- [Study questions]:
A - In the conference blog post, what did the department celebrate acquiring in the hotel basement?
B - Please write the next few paragraphs of the conference blog post, picking up after its final sentence.

- [Text excerpt]:
So I ran into my previous advisor in a bar. Earlier I’d seen him in passing in the conference hall and we paused, briefly in mutual recognition as he gestured vaguely and said:
“I’m running–“
“Then run,” I interrupted, realizing that might have been rude.
Anyway, I’m not popular by any stretch of the imagination, but as we tried to talk in the bar, we were cut off by one person after another who wanted to greet me. And one was my drunk department chair. Really drunk. 8/10 on the drunk-o-meter. Ex-advisor finally turned away out of exasperation.

Drunk department chair wanted to do dinner with a couple of my dept-mates and I, at a mediocre pan-Asian place around the corner. The only one who’d lived in Chicago among us, I had a plan to sneak off to Wow Bao and get “hot asian buns” (their slogan), but I found myself being towed along and hoped that I’d run into “hot ex-advisor” later as a consolation prize.

Dinner was somewhat worth the earlier conversation-interruptus- and it was free (dept chair is a wonderful guy who seems to suffer from the same crippling anxiety as I do, but to not be medicated for it). The parallel with my father’s situation doesn’t seem to cause me any particular emotional discomfort, although I feel like it should somehow. I mean, it should be “triggering”, right? I feel nothing.

In the basement of the hotel, in one of the many identical chandelier-ed and damask-carpeted rooms with beige walls and projector screens, we all drank $10 glasses of wine and beer, and celebrated my department’s acquisition of our field’s major journal. Ex-Advisor was there, but he spent the evening talking with a woman I didn’t recognize. Seated. Engaged. I couldn’t cut in.

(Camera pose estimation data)

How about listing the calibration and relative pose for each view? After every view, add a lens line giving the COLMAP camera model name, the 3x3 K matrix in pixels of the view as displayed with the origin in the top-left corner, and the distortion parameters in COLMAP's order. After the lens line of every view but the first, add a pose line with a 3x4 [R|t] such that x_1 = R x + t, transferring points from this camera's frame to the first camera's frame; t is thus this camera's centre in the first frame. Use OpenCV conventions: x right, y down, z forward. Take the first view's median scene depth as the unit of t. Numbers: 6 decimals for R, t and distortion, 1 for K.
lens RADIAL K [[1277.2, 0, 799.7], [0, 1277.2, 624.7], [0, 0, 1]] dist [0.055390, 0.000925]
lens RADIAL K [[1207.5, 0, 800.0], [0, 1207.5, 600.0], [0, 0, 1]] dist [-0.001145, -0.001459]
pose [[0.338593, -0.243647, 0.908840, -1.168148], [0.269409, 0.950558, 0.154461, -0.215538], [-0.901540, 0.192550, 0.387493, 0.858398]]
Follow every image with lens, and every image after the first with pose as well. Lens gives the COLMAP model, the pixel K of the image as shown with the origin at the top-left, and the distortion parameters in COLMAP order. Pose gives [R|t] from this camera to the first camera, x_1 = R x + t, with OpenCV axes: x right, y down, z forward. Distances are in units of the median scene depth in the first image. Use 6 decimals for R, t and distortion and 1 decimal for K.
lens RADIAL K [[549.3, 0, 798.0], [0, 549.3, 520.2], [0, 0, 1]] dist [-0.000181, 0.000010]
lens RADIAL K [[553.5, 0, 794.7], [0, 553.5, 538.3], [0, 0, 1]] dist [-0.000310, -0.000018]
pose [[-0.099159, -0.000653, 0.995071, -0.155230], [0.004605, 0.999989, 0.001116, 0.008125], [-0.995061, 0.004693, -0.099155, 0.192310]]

- [Answers to the exercise]:
A - The field's major journal.

B -
I did what I always do when around inaccessible men; I feigned indifference while trying to engineer a conversation, an encounter. Two colleagues who were going to the same subsequent party as me got fed up and left for it without me. I eventually had to concede defeat, too proud to wait any longer while pretending I wasn’t, I handed the full glass of wine I’d ordered (as an excuse to linger) to a senior colleague, and wandered off. I emailed him the next morning instead.

I had to be up early the next morning for my flight, and was supposed to meet the guy whose apartment I had stayed in (in whose apartment i had stayed?)  to return his keys. Absent the time the night before (when he’d suggested the meeting location) to check how long it would take to get from Bronzeville to Hyde Park, I was unpleasantly shocked when my phone told me it would be an hour by bus/train- dragging my suitcase and shuffling along in the sharp cold.

An hour to go 20 blocks?

This guy bikes everywhere, and by bike it’s only about 15 minutes. But the Chicago trains and the buses wrap around HP in an inconvenient way, and I risked making myself late to my flight if I took that much time to drop off the keys.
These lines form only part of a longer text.